Monday, Aug. 06, 1928
"Sam, We Are Here!"
Political forces emanating from the U. S. and Japan were exerted at cross purposes, in China last week, not against each other but none the less in conflict. Both military intimidation and diplomatic pressure were employed by the Imperial Japanese Government against the new Chinese Nationalist State. The reason was that the Nationalists had just served notice that they will not extend or renew the Sino-Japanese commercial treaty of 1896, which grants concessions most advantageous to Japan. In an effort to compel the Chinese Nationalists to reconsider, the Mikado's Government took four drastic steps. First, it refused to take diplomatic cognizance of the Chinese note. Second it stated its determination to consider that the Sino-Japanese treaty continues in force (although the expiration date is two years past) by virtue of an ambiguous automatic renewal clause. Third, it succeeded in breaking off an arrangement whereby the young Dictator of Manchuria, Chang Hsueh-liang, had agreed, last week to place himself in subordinate alliance with the Nationalists.
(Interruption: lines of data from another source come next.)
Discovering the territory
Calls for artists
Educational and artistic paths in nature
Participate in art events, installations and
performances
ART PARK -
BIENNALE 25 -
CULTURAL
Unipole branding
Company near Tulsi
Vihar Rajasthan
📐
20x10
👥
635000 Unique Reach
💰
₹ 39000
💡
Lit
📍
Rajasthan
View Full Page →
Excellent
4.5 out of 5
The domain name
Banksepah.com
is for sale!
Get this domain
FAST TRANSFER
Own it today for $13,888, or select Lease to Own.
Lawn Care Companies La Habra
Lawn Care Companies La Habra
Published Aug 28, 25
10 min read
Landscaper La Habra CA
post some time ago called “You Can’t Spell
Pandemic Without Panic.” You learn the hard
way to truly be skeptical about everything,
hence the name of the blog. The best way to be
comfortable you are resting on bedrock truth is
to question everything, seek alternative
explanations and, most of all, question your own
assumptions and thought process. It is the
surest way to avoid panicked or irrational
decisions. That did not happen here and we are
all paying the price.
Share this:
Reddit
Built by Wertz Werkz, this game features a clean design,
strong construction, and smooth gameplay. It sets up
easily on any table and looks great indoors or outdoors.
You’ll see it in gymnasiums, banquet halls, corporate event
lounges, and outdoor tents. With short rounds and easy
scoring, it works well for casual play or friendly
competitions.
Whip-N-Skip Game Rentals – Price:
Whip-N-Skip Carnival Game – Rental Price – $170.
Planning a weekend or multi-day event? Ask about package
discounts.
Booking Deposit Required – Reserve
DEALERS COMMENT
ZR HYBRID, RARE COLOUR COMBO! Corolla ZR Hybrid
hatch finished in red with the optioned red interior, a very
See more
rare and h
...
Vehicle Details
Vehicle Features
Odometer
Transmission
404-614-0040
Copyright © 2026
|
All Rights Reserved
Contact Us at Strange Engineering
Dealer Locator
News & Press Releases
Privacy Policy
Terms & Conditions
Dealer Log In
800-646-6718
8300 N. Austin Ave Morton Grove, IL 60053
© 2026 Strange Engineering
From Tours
Lastly, Chang was not only compelled by the Japanese to break his agreement, but was detained in his own capital, Mukden, by Japanese troops who clamped a censorship upon all means of communication. At this point the new Nationalist State, not yet recognized by any Great Power, stood badly in need of such moral support as could be given, for example, by the U. S. To a certain blatant U. S. newspaper publisher must go the credit for signing and publishing, last week, a superb, soaring overstatement of what was in the hearts of many U. S. friends of China, as follows: Give China her recognition quickly, sympathetically, heartily. It is only one hundred and fifty years since we were winning our own independence. There may be a time when complications with Japan and all the other envious nations which hate us may make China's friendship valuable. We are a self-reliant people, but the time may come when we would be pleased, if only for the satisfaction of it, to hear four hundred million Chinese voices singing, "Uncle Sam, we are here!"
WILLIAM RANDOLPH HEARST.
Even as the clarion brayed, swift silent messages were flashing across land and under sea from U. S. Secretary of State Frank Billings Kellogg to Chinese Nationalist Foreign Minister C. T. Wang.* Within the astoundingly short space of one day a U. S.-Nationalist trade treaty was negotiated, rushed onto parchment and signed at Nanking, China, by the U. S. Minister, John Van Antwerp MacMurray and Nationalist Finance Minister T. V. Soong (Sung Tsu-wen, Harvard alumnus). Thus the U. S. extended de facto recognition to the Nationalists and signified that recognition de jure will speedily follow. Bitter was the wrath of most Japanese editors; several venomously paraphrased the statement that "hypocritical Uncle Sam has committed toward Japan an almost unfriendly act." The new Sino-American treaty nullifies all previous agreements between the parties respecting Chinese tariffs and mutually guarantees "most favored nation" tariff status. Throughout the week, Imperial Japan continued to mount guard over Manchuria like some watchful bird of prey perched near an enticing fruit. Indeed this metaphor was humorously sketched into a cartoon (see p. 22) by the clever staff artist of Shanghai's North China Herald. Japanese were speechless with wrath when they detected in the sketch an unmistakable resemblance between the bespectacled bird representing Japan and His Imperial Highness Prince Chichibu of Japan, who wears spectacles, often dons a military cap & uniform, and is both heir-apparent and brother of the Sublime Emperor. Appropriate, thought observers, would be a cartoon depicting Frank Billings Kellogg benevolently exclaiming to a venerable Chinaman, "Confucius, we are here!"
* Full Chinese name "Wang Cheng-t'ing." But he, a graduate of Yale College, prefers the initials.